Convenhamos que ninguém deseja ouvir isso na vida, não é, meu amado leitor? Eu não sei você, mas eu acredito que um dos maiores bens que a gente pode ter é a nossa liberdade. Todo e qualquer tipo de prisão, aprisionamento, cerceamento, tolhimento causa um grande impacto psíquico, físico, mental, emocional. Mas uma coisa cada vez mais comum e rotineira nos nossos dias – e que não estamos devidamente atentos – é a prisão invisível das telas, redes sociais, linhas do tempo e conversas por aplicativos de mensagem.
Há uma gigantesca possibilidade de que você esteja lendo estas linhas aí do outro lado por uma telinha; e de forma alguma é minha intenção problematizar e condenar o uso do celular, da tecnologia, da internet. Muitíssimo pelo contrário! Meu trabalho atualmente é quase todo pautado na tecnologia que aproxima quem está distante, 95% dos meus atendimentos são online e eu sou uma grande entusiasta e muito grata por essa possibilidade. O beré incha quando a gente começa a ficar mental e emocionalmente dependente do celular.
Eu vou te fazer uma pergunta, meu amado leitor, e seja sincero com você mesmo, ok? Aqui é você com sua consciência – e quanto mais honesto, mais chance de reconhecer um escorregão na casca de banana e mudar de rota. Então lá vai: quantas vezes você pega seu celular só para ficar conferindo os grupos de WhatsApp ou subindo eternamente o feed do Instagram e Facebook? Quantas vezes você foi fazer alguma coisa, de fato, no celular e daí chegou uma mensagem, você foi olhar outra coisa no Instagram que puxou para outra coisa e depois para mais uma e, quando você se deu conta, passaram-se trinta minutos? Quanto tempo você fica longe do seu celular? Quantas vezes você já se pegou – se é que já se pegou – com a vida acontecendo ao seu redor e você com a cara enfiada no celular?
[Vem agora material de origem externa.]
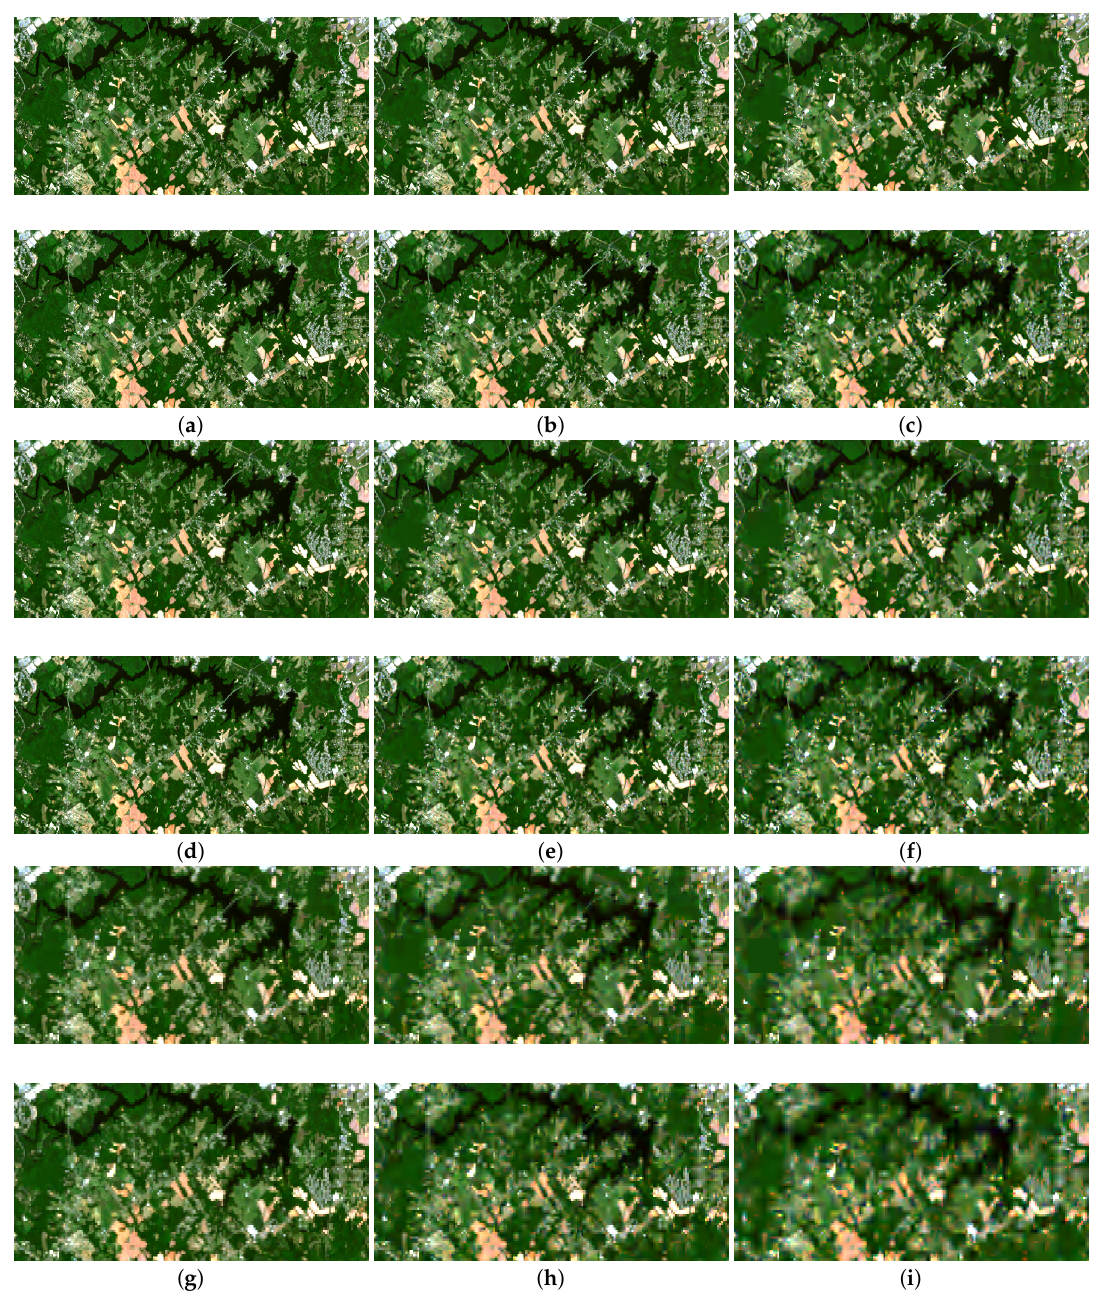
Figure 8. Visual comparison of HEVC and JPEG 2000 at the same level of PSNR. The first column corresponds to Sentinel 2 images of 10, 20, and 60 m generated at high PSNR of 70 [dB]. In the second column are images with 60 [dB], while in the last column are images with approximate lower borderline quality of 56 [dB]. Each pair of rows (3 in total) represents satellite images at exclusively one of the following spatial resolutions: 10 m ( a – c ), 20 m ( d – f ), and 60 m ( g – i ), respectively. The first row in each pair corresponds to obtained HEVC results, e.g., the first row of ( a – c ), while the second row in each pair is reserved for JPEG 2000 results with the same level of PSNR and spatial resolution (e.g., 10 m for ( a – c )). Presented image detail was taken from the test scene N o 7 in Table 1, Figure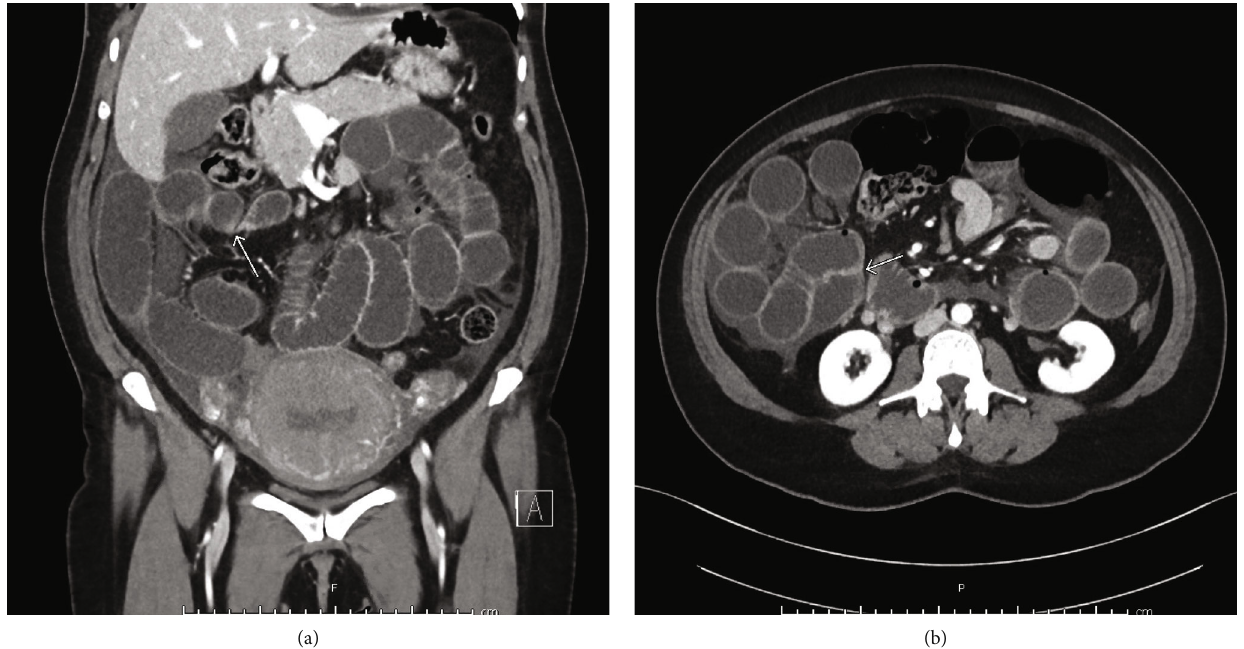
Figure 2: (a) Coronal view of CT of abdomen and pelvis with intravenous contrast showing dilated loops of bowel, closed loop small bowel obstruction with transition point (arrow) in the right mid abdomen. (b) Axial view of CT of abdomen and pelvis with intravenous contrast showing dilated loops of bowel, closed loop small bowel obstruction with transition point (arrow) in the right mid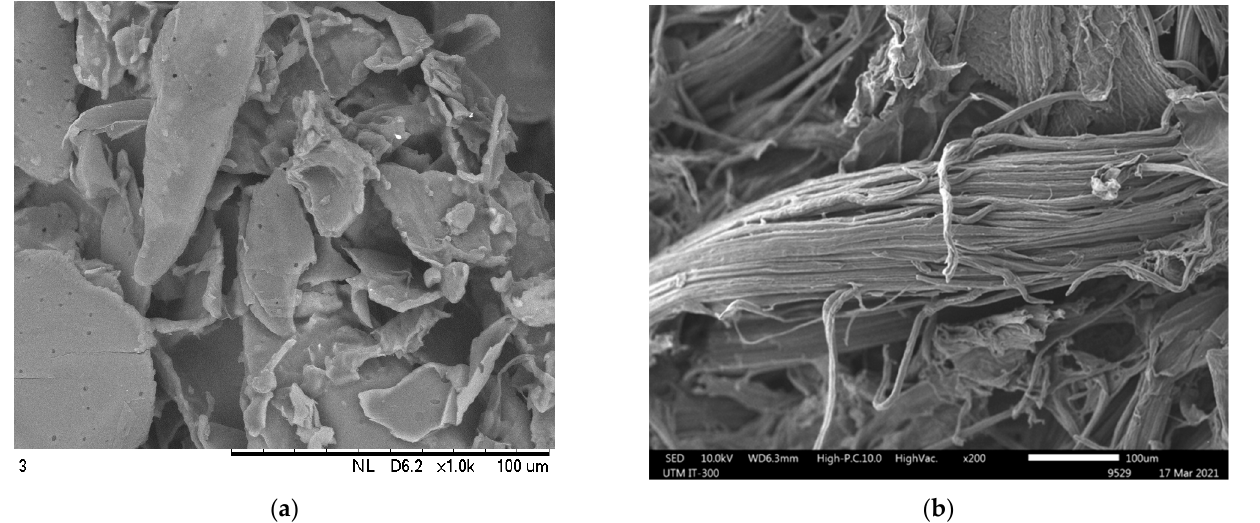
Figure 5. SEM images of ( a ) raw bagasse; ( b ) extracted bagasse at 100 µm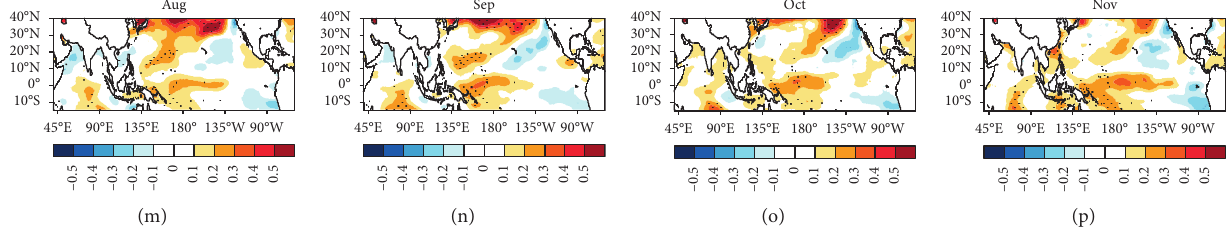
Figure 13: Composite monthly SSTAs (shading; (K)) from April to November between late-onset years of the period of 1979–1993 (left) and early-onset years of the period of 1994–2016 (right). Thick solid lines surround the region exceeding the 90% confidence level, respectively. (a, i) Apr, (b, j) May, (c, k) Jun, (d, l) Jul, (e, m) Aug, (f, n) Sep, (g, o) Oct, and (h, p)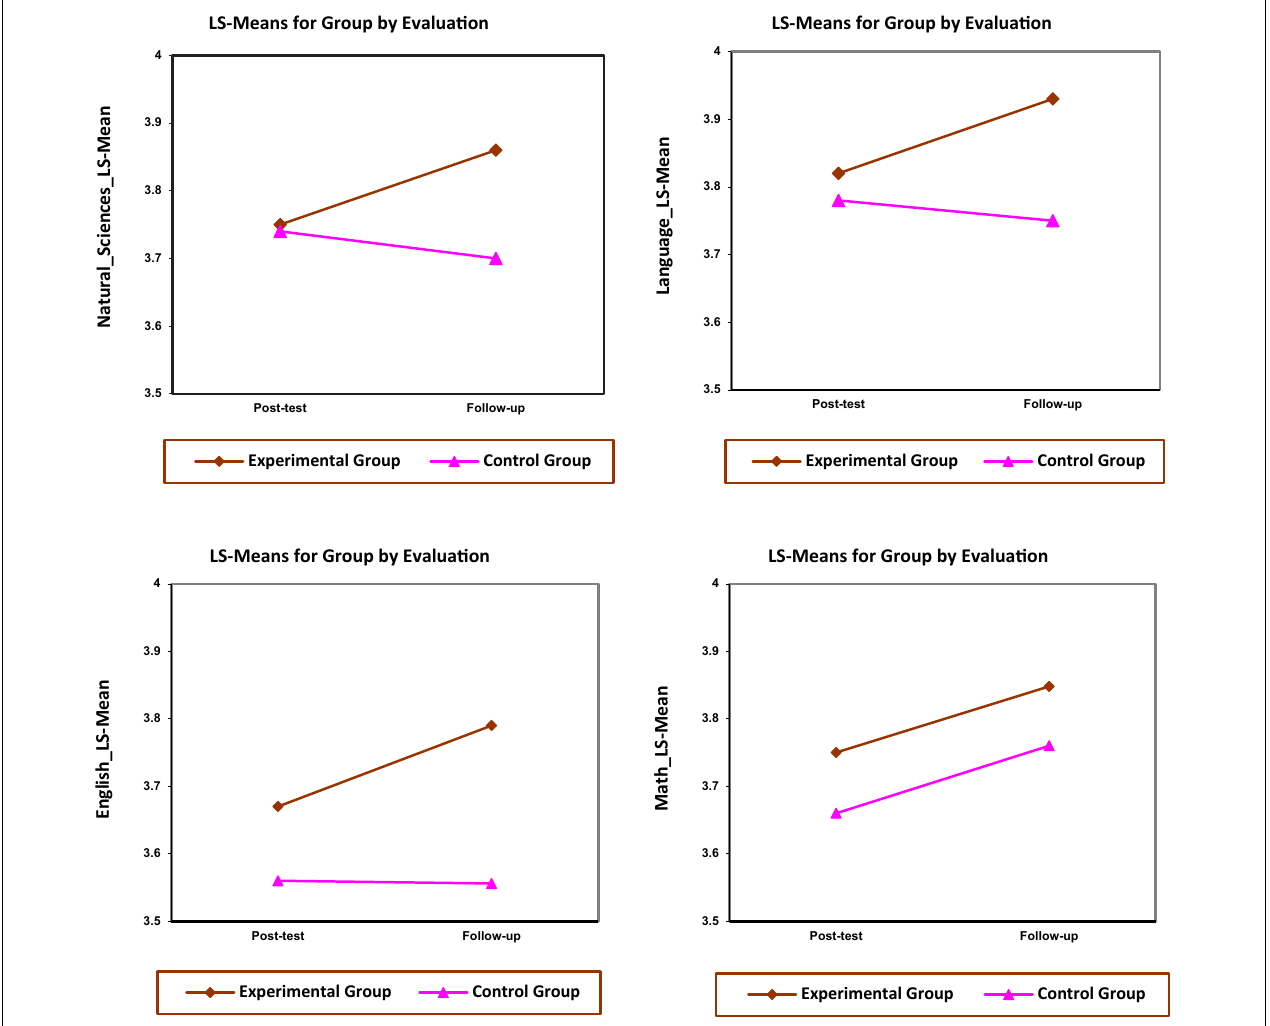
FIGURE 1 | Interactions plots: least-squares means over time by groups for each type of dependent variable (i.e., Sciences, Spanish language, English language, and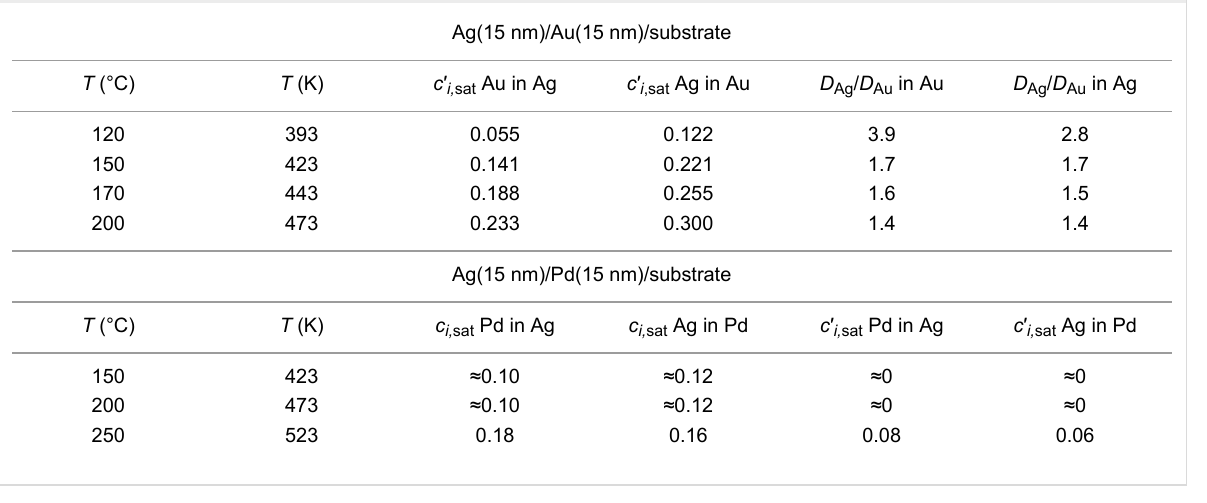
Table 1: Saturation values ( c i ,sat ) as read out from the SNMS profiles and corrected ( c ′ i ,sat ) according to Equation 3 in the Ag(15 nm)/Au(15 nm)/sub- strate system and in the Ag(15 nm)/Pd(15 nm)/substrate system at different temperatures. The estimated D Au / D Ag ratios of the GB diffusion coeffi- cients are also shown in (a).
Pessoas ao seu redor conversando, interagindo, contando histórias, trocando vivências e você rolando o feed do Instagram, vivendo a realidade paralela do metaverso.
É, no mínimo, curioso o fato de estarmos vivendo uma era de tudo à palma da mão, de quando quer assistir a um filme é só abrir a Netflix e ter zilhões de possibilidades, do imediatismo, de não saber esperar o tempo das coisas, dos áudios acelerados, da impaciência, da fuga e depois abrir a boca para reclamar que a vida está passando rápido demais.
É lógico que está! Como é que você tem aproveitado o seu tempo? Está no real ou no virtual? Você está preso nessa tela e não consegue se dar conta da gravidade disso. A gente acha que está se aproximando e se conectando com quem está longe e, na verdade, está se distanciando de quem está perto. Quantas vezes você esteve em locais com amigos, familiares e nem sequer recorda o que aconteceu, o que foi conversado, compartilhado simplesmente porque não estava lá. O corpo estava. A cabeça, olhos e atenção estavam no celular. Deixou de aproveitar momentos reais para dar mais importância aos momentos virtuais; a gente reclama da falta de tempo e da correria não sei para onde para juntar um grupo de amigos e, quando consegue juntar, é cada um no seu mundinho virtual trocando mensagens em outros grupos de WhatsApp reclamando que não consegue se encontrar. Gente! Pelo amor de Deus!
O quanto esse aprisionamento prejudica a nossa vida ordinária, nas pequenas coisas do nosso dia a dia. Eu mesmo não tenho nem dedo que dê para contar as vezes em que deixei de realizar uma atividade sem a distração de responder uma mensagem no WhatsApp que poderia perfeitamente ser respondida depois, sem nenhum dano à humanidade. Mas não, ouve o barulhinho da notificação, o sinalzinho ali na barra de navegação do celular e partiu comer ansiedade com farofa de banana da terra. Já sentou do lado a angústia, o comichão, o bloqueio criativo que não consegue fazer mais nada enquanto não verificar a bendita da notificação.
É uma cobrança insana por responder as mensagens na hora exata que chegam – mesmo que você não possa responder naquele momento ou não seja o caso de tirar o pai da forca – por uma necessidade de estar conectado o tempo todo, por saber de todas as conversas dos quinhentos grupos; porque, caso contrário, nosso inconsciente grita de que não estamos mais pertencentes e, consequentemente, vamos perder afeto.
O buraco é bem mais embaixo.
Mas, para começo de conversa, já vale o questionamento: quem comanda quem? Você está realmente livre?